◆ What you are asked to do:
Copy all the records below line for line, substituting "vernacular name" for each occurrence of "common name" and keeping everything else the same.

------------------------

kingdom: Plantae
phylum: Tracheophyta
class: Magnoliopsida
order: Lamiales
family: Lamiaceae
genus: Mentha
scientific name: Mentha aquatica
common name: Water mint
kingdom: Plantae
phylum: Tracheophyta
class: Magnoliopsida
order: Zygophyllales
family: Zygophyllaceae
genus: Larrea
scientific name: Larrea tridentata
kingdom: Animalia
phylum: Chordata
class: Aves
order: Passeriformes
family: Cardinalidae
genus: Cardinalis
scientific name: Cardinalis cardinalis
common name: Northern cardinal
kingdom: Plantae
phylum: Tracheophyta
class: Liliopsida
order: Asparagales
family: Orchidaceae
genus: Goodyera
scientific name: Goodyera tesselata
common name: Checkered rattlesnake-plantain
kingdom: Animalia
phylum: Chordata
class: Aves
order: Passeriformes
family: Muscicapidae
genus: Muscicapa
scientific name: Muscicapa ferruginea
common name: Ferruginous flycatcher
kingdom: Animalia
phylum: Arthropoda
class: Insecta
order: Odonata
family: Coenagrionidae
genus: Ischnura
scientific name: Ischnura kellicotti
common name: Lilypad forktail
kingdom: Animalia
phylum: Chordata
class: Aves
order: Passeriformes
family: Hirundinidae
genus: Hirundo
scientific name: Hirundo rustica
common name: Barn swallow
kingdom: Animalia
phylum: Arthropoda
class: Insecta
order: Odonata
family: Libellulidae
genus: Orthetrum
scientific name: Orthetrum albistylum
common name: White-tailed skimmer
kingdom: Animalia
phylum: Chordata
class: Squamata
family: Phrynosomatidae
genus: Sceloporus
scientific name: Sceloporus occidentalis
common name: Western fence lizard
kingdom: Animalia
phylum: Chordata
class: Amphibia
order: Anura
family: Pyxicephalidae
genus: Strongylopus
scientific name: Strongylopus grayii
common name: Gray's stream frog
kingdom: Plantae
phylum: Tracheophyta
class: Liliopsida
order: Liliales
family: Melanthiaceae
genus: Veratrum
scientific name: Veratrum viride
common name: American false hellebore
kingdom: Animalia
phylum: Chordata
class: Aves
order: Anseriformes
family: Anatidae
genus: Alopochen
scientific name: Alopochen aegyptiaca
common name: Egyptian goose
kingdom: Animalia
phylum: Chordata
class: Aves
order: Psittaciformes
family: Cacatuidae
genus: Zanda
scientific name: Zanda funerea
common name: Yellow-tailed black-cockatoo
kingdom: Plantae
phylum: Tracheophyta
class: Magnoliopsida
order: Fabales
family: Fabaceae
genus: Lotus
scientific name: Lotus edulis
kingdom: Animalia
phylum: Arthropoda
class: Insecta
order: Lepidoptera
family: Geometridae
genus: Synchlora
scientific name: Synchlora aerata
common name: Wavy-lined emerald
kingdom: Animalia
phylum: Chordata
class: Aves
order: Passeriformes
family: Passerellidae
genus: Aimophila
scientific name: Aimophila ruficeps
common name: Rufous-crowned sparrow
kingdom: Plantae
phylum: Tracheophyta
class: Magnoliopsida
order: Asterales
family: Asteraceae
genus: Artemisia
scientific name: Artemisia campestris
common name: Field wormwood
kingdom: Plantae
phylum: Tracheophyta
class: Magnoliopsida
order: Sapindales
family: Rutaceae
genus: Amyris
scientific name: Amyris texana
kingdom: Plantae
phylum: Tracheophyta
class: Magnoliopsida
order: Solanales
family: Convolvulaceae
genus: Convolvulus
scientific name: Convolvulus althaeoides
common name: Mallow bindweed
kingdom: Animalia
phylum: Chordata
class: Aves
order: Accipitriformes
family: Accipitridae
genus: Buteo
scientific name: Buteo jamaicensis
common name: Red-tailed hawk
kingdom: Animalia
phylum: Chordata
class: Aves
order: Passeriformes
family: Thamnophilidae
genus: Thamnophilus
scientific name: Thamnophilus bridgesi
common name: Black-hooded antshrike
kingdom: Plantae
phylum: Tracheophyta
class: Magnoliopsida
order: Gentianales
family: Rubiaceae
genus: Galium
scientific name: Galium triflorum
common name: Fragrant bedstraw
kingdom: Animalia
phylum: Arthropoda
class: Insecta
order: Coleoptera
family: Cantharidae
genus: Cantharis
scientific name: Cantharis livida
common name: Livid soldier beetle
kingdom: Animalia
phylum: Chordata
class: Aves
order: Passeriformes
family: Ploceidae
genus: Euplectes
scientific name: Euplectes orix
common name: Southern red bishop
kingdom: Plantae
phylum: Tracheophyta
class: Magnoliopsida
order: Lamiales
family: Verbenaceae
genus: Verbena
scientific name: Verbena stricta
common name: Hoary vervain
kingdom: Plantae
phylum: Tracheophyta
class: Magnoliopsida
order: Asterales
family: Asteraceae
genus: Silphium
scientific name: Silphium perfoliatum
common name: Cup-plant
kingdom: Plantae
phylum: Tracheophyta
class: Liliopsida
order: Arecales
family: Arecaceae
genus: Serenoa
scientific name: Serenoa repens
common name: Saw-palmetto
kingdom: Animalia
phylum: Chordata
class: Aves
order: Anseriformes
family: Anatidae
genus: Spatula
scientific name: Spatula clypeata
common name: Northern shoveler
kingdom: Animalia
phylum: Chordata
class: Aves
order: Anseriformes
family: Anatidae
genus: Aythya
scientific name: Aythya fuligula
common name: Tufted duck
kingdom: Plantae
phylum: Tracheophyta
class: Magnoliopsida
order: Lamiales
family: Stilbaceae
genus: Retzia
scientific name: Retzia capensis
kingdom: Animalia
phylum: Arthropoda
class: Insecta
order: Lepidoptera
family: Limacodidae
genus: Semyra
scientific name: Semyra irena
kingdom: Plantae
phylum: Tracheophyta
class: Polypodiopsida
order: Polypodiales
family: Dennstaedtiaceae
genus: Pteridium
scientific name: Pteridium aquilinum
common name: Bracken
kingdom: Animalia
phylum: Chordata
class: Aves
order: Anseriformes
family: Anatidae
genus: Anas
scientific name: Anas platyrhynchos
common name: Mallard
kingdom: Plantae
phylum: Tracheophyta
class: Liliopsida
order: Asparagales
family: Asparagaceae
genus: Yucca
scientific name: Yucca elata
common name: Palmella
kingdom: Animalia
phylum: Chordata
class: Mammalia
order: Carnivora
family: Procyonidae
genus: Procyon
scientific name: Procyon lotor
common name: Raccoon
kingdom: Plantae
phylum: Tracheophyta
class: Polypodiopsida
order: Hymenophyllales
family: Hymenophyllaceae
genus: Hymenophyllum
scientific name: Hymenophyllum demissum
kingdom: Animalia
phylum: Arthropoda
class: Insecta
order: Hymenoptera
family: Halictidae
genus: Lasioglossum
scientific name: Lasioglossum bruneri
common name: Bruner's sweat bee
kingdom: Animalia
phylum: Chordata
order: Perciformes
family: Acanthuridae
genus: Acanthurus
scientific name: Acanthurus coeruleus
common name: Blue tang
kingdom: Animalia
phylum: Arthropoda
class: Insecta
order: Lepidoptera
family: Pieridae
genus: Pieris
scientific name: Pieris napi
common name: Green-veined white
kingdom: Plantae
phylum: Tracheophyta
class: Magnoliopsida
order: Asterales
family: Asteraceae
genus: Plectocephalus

------------------------

◆ The answer:
kingdom: Plantae
phylum: Tracheophyta
class: Magnoliopsida
order: Lamiales
family: Lamiaceae
genus: Mentha
scientific name: Mentha aquatica
vernacular name: Water mint
kingdom: Plantae
phylum: Tracheophyta
class: Magnoliopsida
order: Zygophyllales
family: Zygophyllaceae
genus: Larrea
scientific name: Larrea tridentata
kingdom: Animalia
phylum: Chordata
class: Aves
order: Passeriformes
family: Cardinalidae
genus: Cardinalis
scientific name: Cardinalis cardinalis
vernacular name: Northern cardinal
kingdom: Plantae
phylum: Tracheophyta
class: Liliopsida
order: Asparagales
family: Orchidaceae
genus: Goodyera
scientific name: Goodyera tesselata
vernacular name: Checkered rattlesnake-plantain
kingdom: Animalia
phylum: Chordata
class: Aves
order: Passeriformes
family: Muscicapidae
genus: Muscicapa
scientific name: Muscicapa ferruginea
vernacular name: Ferruginous flycatcher
kingdom: Animalia
phylum: Arthropoda
class: Insecta
order: Odonata
family: Coenagrionidae
genus: Ischnura
scientific name: Ischnura kellicotti
vernacular name: Lilypad forktail
kingdom: Animalia
phylum: Chordata
class: Aves
order: Passeriformes
family: Hirundinidae
genus: Hirundo
scientific name: Hirundo rustica
vernacular name: Barn swallow
kingdom: Animalia
phylum: Arthropoda
class: Insecta
order: Odonata
family: Libellulidae
genus: Orthetrum
scientific name: Orthetrum albistylum
vernacular name: White-tailed skimmer
kingdom: Animalia
phylum: Chordata
class: Squamata
family: Phrynosomatidae
genus: Sceloporus
scientific name: Sceloporus occidentalis
vernacular name: Western fence lizard
kingdom: Animalia
phylum: Chordata
class: Amphibia
order: Anura
family: Pyxicephalidae
genus: Strongylopus
scientific name: Strongylopus grayii
vernacular name: Gray's stream frog
kingdom: Plantae
phylum: Tracheophyta
class: Liliopsida
order: Liliales
family: Melanthiaceae
genus: Veratrum
scientific name: Veratrum viride
vernacular name: American false hellebore
kingdom: Animalia
phylum: Chordata
class: Aves
order: Anseriformes
family: Anatidae
genus: Alopochen
scientific name: Alopochen aegyptiaca
vernacular name: Egyptian goose
kingdom: Animalia
phylum: Chordata
class: Aves
order: Psittaciformes
family: Cacatuidae
genus: Zanda
scientific name: Zanda funerea
vernacular name: Yellow-tailed black-cockatoo
kingdom: Plantae
phylum: Tracheophyta
class: Magnoliopsida
order: Fabales
family: Fabaceae
genus: Lotus
scientific name: Lotus edulis
kingdom: Animalia
phylum: Arthropoda
class: Insecta
order: Lepidoptera
family: Geometridae
genus: Synchlora
scientific name: Synchlora aerata
vernacular name: Wavy-lined emerald
kingdom: Animalia
phylum: Chordata
class: Aves
order: Passeriformes
family: Passerellidae
genus: Aimophila
scientific name: Aimophila ruficeps
vernacular name: Rufous-crowned sparrow
kingdom: Plantae
phylum: Tracheophyta
class: Magnoliopsida
order: Asterales
family: Asteraceae
genus: Artemisia
scientific name: Artemisia campestris
vernacular name: Field wormwood
kingdom: Plantae
phylum: Tracheophyta
class: Magnoliopsida
order: Sapindales
family: Rutaceae
genus: Amyris
scientific name: Amyris texana
kingdom: Plantae
phylum: Tracheophyta
class: Magnoliopsida
order: Solanales
family: Convolvulaceae
genus: Convolvulus
scientific name: Convolvulus althaeoides
vernacular name: Mallow bindweed
kingdom: Animalia
phylum: Chordata
class: Aves
order: Accipitriformes
family: Accipitridae
genus: Buteo
scientific name: Buteo jamaicensis
vernacular name: Red-tailed hawk
kingdom: Animalia
phylum: Chordata
class: Aves
order: Passeriformes
family: Thamnophilidae
genus: Thamnophilus
scientific name: Thamnophilus bridgesi
vernacular name: Black-hooded antshrike
kingdom: Plantae
phylum: Tracheophyta
class: Magnoliopsida
order: Gentianales
family: Rubiaceae
genus: Galium
scientific name: Galium triflorum
vernacular name: Fragrant bedstraw
kingdom: Animalia
phylum: Arthropoda
class: Insecta
order: Coleoptera
family: Cantharidae
genus: Cantharis
scientific name: Cantharis livida
vernacular name: Livid soldier beetle
kingdom: Animalia
phylum: Chordata
class: Aves
order: Passeriformes
family: Ploceidae
genus: Euplectes
scientific name: Euplectes orix
vernacular name: Southern red bishop
kingdom: Plantae
phylum: Tracheophyta
class: Magnoliopsida
order: Lamiales
family: Verbenaceae
genus: Verbena
scientific name: Verbena stricta
vernacular name: Hoary vervain
kingdom: Plantae
phylum: Tracheophyta
class: Magnoliopsida
order: Asterales
family: Asteraceae
genus: Silphium
scientific name: Silphium perfoliatum
vernacular name: Cup-plant
kingdom: Plantae
phylum: Tracheophyta
class: Liliopsida
order: Arecales
family: Arecaceae
genus: Serenoa
scientific name: Serenoa repens
vernacular name: Saw-palmetto
kingdom: Animalia
phylum: Chordata
class: Aves
order: Anseriformes
family: Anatidae
genus: Spatula
scientific name: Spatula clypeata
vernacular name: Northern shoveler
kingdom: Animalia
phylum: Chordata
class: Aves
order: Anseriformes
family: Anatidae
genus: Aythya
scientific name: Aythya fuligula
vernacular name: Tufted duck
kingdom: Plantae
phylum: Tracheophyta
class: Magnoliopsida
order: Lamiales
family: Stilbaceae
genus: Retzia
scientific name: Retzia capensis
kingdom: Animalia
phylum: Arthropoda
class: Insecta
order: Lepidoptera
family: Limacodidae
genus: Semyra
scientific name: Semyra irena
kingdom: Plantae
phylum: Tracheophyta
class: Polypodiopsida
order: Polypodiales
family: Dennstaedtiaceae
genus: Pteridium
scientific name: Pteridium aquilinum
vernacular name: Bracken
kingdom: Animalia
phylum: Chordata
class: Aves
order: Anseriformes
family: Anatidae
genus: Anas
scientific name: Anas platyrhynchos
vernacular name: Mallard
kingdom: Plantae
phylum: Tracheophyta
class: Liliopsida
order: Asparagales
family: Asparagaceae
genus: Yucca
scientific name: Yucca elata
vernacular name: Palmella
kingdom: Animalia
phylum: Chordata
class: Mammalia
order: Carnivora
family: Procyonidae
genus: Procyon
scientific name: Procyon lotor
vernacular name: Raccoon
kingdom: Plantae
phylum: Tracheophyta
class: Polypodiopsida
order: Hymenophyllales
family: Hymenophyllaceae
genus: Hymenophyllum
scientific name: Hymenophyllum demissum
kingdom: Animalia
phylum: Arthropoda
class: Insecta
order: Hymenoptera
family: Halictidae
genus: Lasioglossum
scientific name: Lasioglossum bruneri
vernacular name: Bruner's sweat bee
kingdom: Animalia
phylum: Chordata
order: Perciformes
family: Acanthuridae
genus: Acanthurus
scientific name: Acanthurus coeruleus
vernacular name: Blue tang
kingdom: Animalia
phylum: Arthropoda
class: Insecta
order: Lepidoptera
family: Pieridae
genus: Pieris
scientific name: Pieris napi
vernacular name: Green-veined white
kingdom: Plantae
phylum: Tracheophyta
class: Magnoliopsida
order: Asterales
family: Asteraceae
genus: Plectocephalus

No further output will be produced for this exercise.